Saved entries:
>>

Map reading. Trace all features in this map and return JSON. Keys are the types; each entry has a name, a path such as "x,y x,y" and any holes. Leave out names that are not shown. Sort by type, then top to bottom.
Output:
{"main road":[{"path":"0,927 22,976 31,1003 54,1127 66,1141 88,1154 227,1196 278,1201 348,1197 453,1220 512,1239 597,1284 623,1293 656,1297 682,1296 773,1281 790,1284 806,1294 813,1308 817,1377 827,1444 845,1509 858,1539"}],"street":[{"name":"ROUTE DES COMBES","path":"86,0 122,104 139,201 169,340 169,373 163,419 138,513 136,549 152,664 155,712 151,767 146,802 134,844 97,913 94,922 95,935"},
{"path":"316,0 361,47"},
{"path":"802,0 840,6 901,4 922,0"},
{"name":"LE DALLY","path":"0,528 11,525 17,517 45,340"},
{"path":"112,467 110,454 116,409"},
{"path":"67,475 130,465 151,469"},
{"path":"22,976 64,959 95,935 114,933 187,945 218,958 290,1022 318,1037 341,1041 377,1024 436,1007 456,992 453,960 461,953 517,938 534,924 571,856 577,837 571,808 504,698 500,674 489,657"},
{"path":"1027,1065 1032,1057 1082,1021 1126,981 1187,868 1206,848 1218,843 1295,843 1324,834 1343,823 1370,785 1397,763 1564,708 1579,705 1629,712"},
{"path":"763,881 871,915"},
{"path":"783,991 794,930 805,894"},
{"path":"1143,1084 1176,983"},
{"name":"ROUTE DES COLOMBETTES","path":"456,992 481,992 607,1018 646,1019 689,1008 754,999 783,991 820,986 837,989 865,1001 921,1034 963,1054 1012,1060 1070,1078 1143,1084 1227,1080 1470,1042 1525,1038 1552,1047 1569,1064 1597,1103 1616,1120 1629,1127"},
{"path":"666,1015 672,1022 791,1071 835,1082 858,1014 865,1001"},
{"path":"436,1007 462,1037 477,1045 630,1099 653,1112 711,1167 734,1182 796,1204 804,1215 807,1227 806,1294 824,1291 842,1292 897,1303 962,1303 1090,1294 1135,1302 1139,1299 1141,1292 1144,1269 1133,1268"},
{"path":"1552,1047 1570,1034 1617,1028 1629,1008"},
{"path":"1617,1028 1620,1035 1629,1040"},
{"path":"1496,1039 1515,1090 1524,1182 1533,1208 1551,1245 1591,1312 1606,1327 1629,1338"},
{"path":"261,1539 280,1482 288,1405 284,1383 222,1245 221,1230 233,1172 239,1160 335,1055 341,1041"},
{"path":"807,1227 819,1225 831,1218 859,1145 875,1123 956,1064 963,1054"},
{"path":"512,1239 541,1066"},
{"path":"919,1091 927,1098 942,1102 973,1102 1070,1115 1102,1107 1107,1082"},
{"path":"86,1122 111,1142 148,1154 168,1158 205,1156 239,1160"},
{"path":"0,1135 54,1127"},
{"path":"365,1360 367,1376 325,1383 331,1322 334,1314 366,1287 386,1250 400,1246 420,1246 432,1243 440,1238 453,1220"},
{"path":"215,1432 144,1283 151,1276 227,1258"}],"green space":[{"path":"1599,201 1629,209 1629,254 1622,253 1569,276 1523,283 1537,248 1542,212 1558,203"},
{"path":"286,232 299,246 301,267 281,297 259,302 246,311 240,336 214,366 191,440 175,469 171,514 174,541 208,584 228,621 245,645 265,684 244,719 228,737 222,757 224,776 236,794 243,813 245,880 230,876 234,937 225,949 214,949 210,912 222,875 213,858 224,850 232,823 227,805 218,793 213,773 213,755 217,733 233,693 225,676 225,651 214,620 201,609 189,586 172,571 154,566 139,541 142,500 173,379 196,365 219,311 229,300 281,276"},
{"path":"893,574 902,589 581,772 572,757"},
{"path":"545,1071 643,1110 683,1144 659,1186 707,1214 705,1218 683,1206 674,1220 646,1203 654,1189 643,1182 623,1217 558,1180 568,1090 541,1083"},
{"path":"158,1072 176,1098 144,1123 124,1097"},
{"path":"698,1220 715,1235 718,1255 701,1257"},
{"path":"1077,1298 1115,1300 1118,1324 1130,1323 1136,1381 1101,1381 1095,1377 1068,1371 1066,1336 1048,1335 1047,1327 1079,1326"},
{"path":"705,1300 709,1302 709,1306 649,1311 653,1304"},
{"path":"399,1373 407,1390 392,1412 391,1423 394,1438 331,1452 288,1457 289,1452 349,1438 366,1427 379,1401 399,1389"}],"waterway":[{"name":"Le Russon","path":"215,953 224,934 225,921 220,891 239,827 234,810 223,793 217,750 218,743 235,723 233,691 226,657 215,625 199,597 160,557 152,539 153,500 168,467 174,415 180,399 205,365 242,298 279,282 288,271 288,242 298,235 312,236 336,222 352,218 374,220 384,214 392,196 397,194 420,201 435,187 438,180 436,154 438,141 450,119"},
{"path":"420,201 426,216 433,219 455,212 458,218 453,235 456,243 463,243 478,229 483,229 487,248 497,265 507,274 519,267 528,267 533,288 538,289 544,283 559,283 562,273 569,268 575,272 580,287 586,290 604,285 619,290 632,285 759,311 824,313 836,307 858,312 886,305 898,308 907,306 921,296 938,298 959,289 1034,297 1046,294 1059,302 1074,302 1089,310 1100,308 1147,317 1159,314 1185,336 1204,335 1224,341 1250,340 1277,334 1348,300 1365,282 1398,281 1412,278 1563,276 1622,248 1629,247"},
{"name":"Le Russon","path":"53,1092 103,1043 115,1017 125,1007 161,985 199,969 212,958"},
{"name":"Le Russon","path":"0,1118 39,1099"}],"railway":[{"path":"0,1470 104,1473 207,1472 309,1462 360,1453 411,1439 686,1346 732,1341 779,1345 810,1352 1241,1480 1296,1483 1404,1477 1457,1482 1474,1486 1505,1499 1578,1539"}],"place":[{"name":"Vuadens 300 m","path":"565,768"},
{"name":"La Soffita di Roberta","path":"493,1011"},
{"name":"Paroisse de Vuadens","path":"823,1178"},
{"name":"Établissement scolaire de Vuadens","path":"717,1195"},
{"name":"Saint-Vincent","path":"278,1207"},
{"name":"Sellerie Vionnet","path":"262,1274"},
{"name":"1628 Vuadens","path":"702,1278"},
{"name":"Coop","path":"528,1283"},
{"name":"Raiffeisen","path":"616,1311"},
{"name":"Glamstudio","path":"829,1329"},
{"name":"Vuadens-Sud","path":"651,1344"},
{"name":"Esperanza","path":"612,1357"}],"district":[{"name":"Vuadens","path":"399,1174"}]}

<<
>>

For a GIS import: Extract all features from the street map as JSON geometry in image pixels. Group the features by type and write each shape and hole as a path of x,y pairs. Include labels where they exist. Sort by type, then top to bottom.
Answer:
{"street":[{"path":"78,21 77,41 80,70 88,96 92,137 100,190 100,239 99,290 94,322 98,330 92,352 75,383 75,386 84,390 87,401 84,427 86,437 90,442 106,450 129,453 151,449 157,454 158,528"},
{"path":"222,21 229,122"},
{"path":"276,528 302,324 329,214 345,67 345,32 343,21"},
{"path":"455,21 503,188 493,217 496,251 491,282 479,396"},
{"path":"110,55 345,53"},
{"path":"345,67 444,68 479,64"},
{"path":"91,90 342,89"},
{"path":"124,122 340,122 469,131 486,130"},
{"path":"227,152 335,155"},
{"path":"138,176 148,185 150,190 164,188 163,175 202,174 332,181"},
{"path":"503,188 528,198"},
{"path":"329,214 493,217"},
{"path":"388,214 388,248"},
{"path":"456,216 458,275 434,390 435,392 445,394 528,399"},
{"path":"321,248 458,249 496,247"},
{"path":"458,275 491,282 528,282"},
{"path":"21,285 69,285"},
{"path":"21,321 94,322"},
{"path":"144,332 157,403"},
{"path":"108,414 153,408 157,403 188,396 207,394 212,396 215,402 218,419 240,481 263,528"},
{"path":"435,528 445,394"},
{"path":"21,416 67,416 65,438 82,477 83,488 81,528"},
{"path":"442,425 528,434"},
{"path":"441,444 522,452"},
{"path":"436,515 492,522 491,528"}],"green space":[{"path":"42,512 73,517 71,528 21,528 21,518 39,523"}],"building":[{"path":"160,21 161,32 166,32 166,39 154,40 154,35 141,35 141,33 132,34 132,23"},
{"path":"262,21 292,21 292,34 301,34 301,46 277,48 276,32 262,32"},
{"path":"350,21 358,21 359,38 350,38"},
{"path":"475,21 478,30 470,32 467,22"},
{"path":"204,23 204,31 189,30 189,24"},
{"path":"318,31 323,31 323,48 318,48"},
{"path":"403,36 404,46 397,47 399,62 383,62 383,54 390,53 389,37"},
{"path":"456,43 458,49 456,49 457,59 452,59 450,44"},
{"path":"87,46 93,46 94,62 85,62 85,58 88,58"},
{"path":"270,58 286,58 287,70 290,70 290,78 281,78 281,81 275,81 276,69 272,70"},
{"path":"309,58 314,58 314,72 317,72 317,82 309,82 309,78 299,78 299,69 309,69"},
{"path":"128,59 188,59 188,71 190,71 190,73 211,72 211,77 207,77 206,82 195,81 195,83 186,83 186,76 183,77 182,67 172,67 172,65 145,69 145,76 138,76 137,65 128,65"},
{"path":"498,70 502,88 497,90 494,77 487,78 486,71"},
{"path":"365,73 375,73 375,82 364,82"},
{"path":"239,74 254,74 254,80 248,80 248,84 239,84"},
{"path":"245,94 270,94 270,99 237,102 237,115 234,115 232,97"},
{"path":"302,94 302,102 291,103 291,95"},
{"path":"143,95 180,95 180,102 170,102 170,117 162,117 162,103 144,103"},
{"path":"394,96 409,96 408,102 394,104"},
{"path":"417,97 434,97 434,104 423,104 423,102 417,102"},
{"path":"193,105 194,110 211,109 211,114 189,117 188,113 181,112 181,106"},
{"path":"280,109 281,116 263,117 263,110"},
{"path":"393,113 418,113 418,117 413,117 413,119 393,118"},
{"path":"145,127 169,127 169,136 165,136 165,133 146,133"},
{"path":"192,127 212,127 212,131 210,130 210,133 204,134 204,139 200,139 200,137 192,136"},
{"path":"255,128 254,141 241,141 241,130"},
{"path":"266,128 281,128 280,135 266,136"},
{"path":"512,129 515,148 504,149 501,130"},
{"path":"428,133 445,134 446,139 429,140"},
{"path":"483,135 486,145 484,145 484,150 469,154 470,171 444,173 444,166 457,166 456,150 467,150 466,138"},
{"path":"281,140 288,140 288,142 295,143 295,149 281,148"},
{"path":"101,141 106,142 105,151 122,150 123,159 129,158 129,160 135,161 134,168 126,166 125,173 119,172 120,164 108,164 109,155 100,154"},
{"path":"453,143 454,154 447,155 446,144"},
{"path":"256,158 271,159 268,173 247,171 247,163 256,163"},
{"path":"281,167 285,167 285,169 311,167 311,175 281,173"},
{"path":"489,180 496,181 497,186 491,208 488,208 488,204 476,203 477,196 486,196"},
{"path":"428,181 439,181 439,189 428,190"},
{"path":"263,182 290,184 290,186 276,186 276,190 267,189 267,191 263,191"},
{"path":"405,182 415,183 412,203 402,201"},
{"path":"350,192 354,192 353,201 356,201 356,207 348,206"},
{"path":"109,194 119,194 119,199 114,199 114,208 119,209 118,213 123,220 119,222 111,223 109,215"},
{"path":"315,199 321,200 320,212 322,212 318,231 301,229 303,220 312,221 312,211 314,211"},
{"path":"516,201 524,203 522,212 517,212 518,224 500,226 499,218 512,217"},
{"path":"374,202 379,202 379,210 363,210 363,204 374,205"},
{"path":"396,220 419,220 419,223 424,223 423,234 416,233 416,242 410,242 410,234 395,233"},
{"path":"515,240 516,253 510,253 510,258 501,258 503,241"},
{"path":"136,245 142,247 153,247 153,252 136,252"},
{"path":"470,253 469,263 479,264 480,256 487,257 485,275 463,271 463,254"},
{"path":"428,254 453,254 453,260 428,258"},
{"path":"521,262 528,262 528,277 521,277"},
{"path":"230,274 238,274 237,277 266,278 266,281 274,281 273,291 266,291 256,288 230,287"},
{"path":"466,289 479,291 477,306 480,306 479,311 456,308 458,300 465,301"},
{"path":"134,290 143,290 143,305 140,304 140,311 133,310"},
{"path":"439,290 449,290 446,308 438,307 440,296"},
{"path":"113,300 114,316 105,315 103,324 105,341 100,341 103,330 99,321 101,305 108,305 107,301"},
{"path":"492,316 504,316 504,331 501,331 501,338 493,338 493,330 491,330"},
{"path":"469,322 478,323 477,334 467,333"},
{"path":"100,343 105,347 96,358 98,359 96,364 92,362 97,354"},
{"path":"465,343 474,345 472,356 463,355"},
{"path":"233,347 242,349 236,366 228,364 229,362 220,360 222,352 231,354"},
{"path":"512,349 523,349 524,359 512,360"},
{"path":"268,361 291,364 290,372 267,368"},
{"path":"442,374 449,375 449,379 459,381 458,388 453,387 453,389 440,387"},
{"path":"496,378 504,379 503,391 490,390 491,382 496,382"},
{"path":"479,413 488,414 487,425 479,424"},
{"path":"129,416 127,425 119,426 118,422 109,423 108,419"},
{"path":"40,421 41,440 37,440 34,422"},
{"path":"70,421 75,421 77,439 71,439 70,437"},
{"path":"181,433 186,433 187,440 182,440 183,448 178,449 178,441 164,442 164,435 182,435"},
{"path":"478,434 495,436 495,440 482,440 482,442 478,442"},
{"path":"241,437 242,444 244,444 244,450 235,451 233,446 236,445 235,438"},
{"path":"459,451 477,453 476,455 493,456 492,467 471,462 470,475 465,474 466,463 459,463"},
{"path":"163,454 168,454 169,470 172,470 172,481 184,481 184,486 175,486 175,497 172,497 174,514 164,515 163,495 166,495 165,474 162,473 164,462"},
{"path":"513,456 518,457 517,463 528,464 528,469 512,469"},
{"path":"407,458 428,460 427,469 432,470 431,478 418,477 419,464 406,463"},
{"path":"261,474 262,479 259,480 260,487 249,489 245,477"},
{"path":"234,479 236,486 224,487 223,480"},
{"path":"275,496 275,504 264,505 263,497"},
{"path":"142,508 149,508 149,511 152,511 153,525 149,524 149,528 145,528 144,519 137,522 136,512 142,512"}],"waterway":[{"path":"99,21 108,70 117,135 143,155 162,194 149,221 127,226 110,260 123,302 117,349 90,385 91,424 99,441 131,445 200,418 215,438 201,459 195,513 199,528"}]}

<<

__What to work on__:
For the string "ROUTE", go through the entries above and copy each line where it occurs.

__Problem solution__:
{"main road":[{"path":"0,927 22,976 31,1003 54,1127 66,1141 88,1154 227,1196 278,1201 348,1197 453,1220 512,1239 597,1284 623,1293 656,1297 682,1296 773,1281 790,1284 806,1294 813,1308 817,1377 827,1444 845,1509 858,1539"}],"street":[{"name":"ROUTE DES COMBES","path":"86,0 122,104 139,201 169,340 169,373 163,419 138,513 136,549 152,664 155,712 151,767 146,802 134,844 97,913 94,922 95,935"},
{"name":"ROUTE DES COLOMBETTES","path":"456,992 481,992 607,1018 646,1019 689,1008 754,999 783,991 820,986 837,989 865,1001 921,1034 963,1054 1012,1060 1070,1078 1143,1084 1227,1080 1470,1042 1525,1038 1552,1047 1569,1064 1597,1103 1616,1120 1629,1127"},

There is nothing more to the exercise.